I put down the papers and reached for my phone book. In the Ls, I found no listing for Thomas Landreth, but there was one for F. D. Landreth. It came with a downtown Seattle telephone prefix but no printed address. I picked up the phone and dialed.

“Hello.” The woman’s voice sounded as if she was probably the right age—a bit more mature than mature.

“Is this Faye Landreth?” I asked.

“Who’s calling, please?”

“My name’s Beaumont,” I said. “J. P. Beaumont. I’m an investigator for the attorney general’s Special Homicide Investigation Team. It’s about—”

“Mimi Marchbank’s murder,” she interrupted. “I was wondering if anyone would ever get around to talking to me about that.”

I felt a rush of excitement. Elvira Marchbank’s death had probably garnered front-page treatment in today’s newspapers, but Faye Landreth was more concerned about Mimi’s murder—an unsolved homicide from fifty-plus years earlier.

“Would it be possible to meet with you?” I asked. “Today, maybe?”

“Today would be fine,” she said. “What time and where?”

“Where do you live?” I countered.

“In a condo downtown,” she said. “Cedar Heights on Second Avenue.”

She had no idea that I was calling from only a block away at Belltown Terrace.

“I can be there in ten minutes,” I said.

“Should I put the coffeepot on?”

“That would be great.”

Ten minutes later, she buzzed me into the building, and I made my way up to the ninth floor.
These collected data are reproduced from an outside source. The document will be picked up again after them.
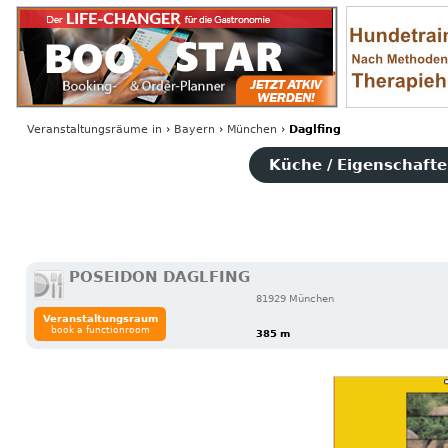
Veranstaltungsräume
in
›
Bayern
›
München
›
Daglfing
Küche / Eigenschaften
POSEIDON DAGLFING
81929 München
Veranstaltungsraum
book a functionroom
385 m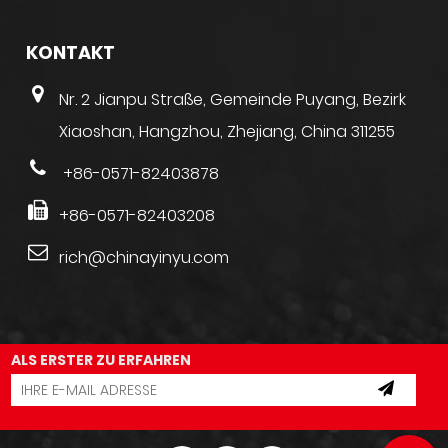
KONTAKT
Nr. 2 Jianpu Straße, Gemeinde Puyang, Bezirk
Xiaoshan, Hangzhou, Zhejiang, China 311255
+86-0571-82403878
+86-0571-82403208
rich@chinayinyu.com
ALS ERSTER ZU ERFAHREN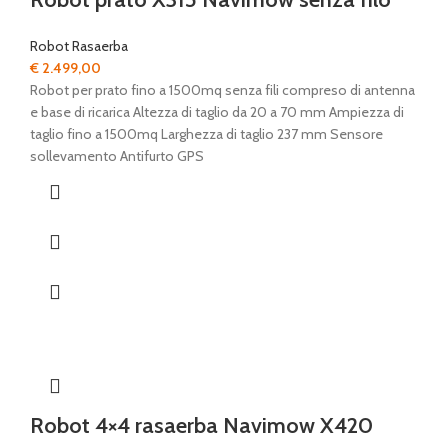
Robot Rasaerba
€
2.499,00
Robot per prato fino a 1500mq senza fili compreso di antenna
e base di ricarica Altezza di taglio da 20 a 70 mm Ampiezza di
taglio fino a 1500mq Larghezza di taglio 237 mm Sensore
sollevamento Antifurto GPS
Robot 4×4 rasaerba Navimow X420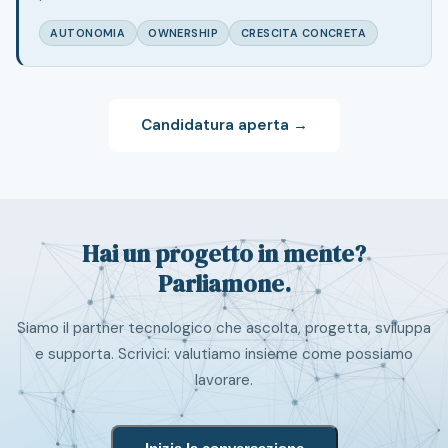
AUTONOMIA
OWNERSHIP
CRESCITA CONCRETA
Candidatura aperta →
Hai un progetto in mente?
Parliamone.
Siamo il partner tecnologico che ascolta, progetta, sviluppa
e supporta. Scrivici: valutiamo insieme come possiamo
lavorare.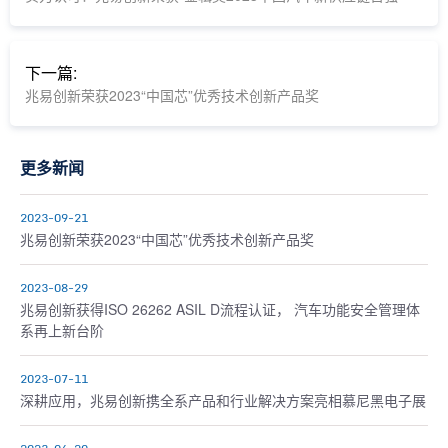
下一篇:
兆易创新荣获2023“中国芯”优秀技术创新产品奖
更多新闻
2023-09-21
兆易创新荣获2023“中国芯”优秀技术创新产品奖
2023-08-29
兆易创新获得ISO 26262 ASIL D流程认证， 汽车功能安全管理体
系再上新台阶
2023-07-11
深耕应用，兆易创新携全系产品和行业解决方案亮相慕尼黑电子展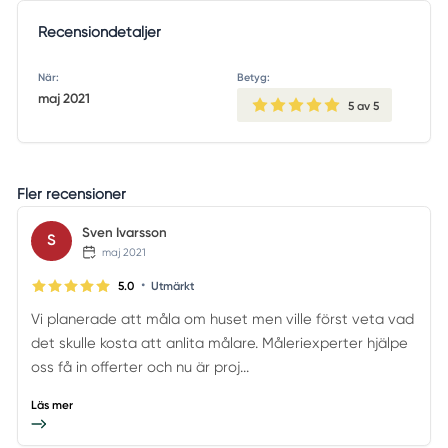
Recensiondetaljer
När:
Betyg:
maj 2021
5
av 5
Fler recensioner
Sven Ivarsson
S
maj 2021
•
5.0
Utmärkt
Vi planerade att måla om huset men ville först veta vad
det skulle kosta att anlita målare. Måleriexperter hjälpe
oss få in offerter och nu är proj...
Läs mer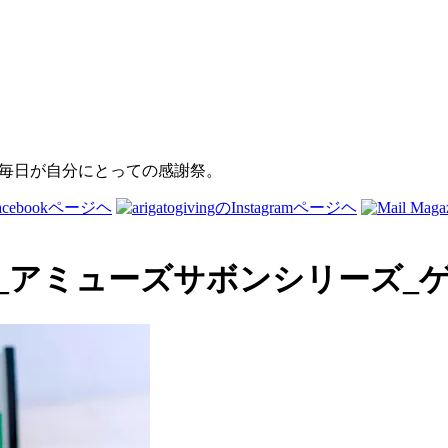
ヌール_アミューズサボンシリーズ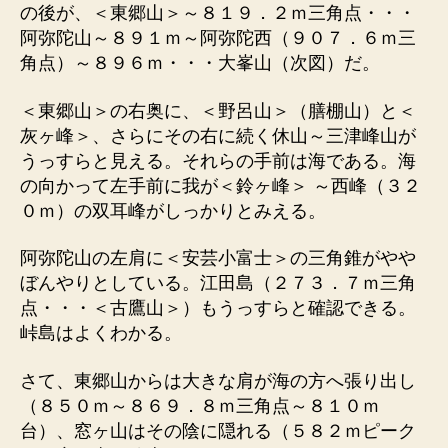
の後が、＜東郷山＞～８１９．２ｍ三角点・・・
阿弥陀山～８９１ｍ～阿弥陀西（９０７．６ｍ三
角点）～８９６ｍ・・・大峯山（次図）だ。
＜東郷山＞の右奥に、＜野呂山＞（膳棚山）と＜
灰ヶ峰＞、さらにその右に続く休山～三津峰山が
うっすらと見える。それらの手前は海である。海
の向かって左手前に我が＜鈴ヶ峰＞ ～西峰（３２
０ｍ）の双耳峰がしっかりとみえる。
阿弥陀山の左肩に＜安芸小富士＞の三角錐がやや
ぼんやりとしている。江田島（２７３．７ｍ三角
点・・・＜古鷹山＞）もうっすらと確認できる。
峠島はよくわかる。
さて、東郷山からは大きな肩が海の方へ張り出し
（８５０ｍ～８６９．８ｍ三角点～８１０ｍ
台）、窓ヶ山はその陰に隠れる（５８２ｍピーク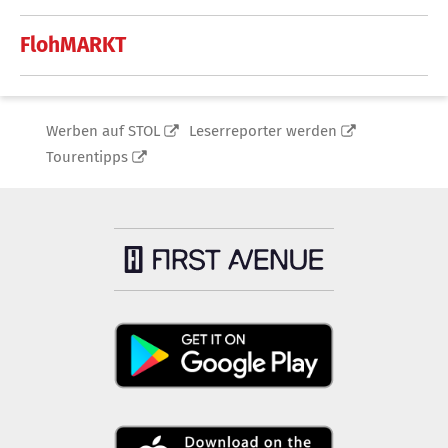
FlohMARKT
Werben auf STOL
Leserreporter werden
Tourentipps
The woman who opened the door looked to be in her early seventies. She was relatively tall and unbent. She wore her hair in a short pixie cut, but there was nothing pixielike in her firm handshake.

“Mr. Beaumont?” she said cordially. “Won’t you come in?”

She ushered me into a well-kept room. Her unit was much lower than mine and smaller, but the territorial view of the Space Needle and the bottom of Lake Union was similar to what I see from my penthouse bedroom. The furnishings were simple and not particularly elegant. Large, colorful pieces of inexpensively framed artwork filled the walls. I walked close enough to one of them that I could decipher the signature scrawled in the lower right-hand corner: F. D. Landreth.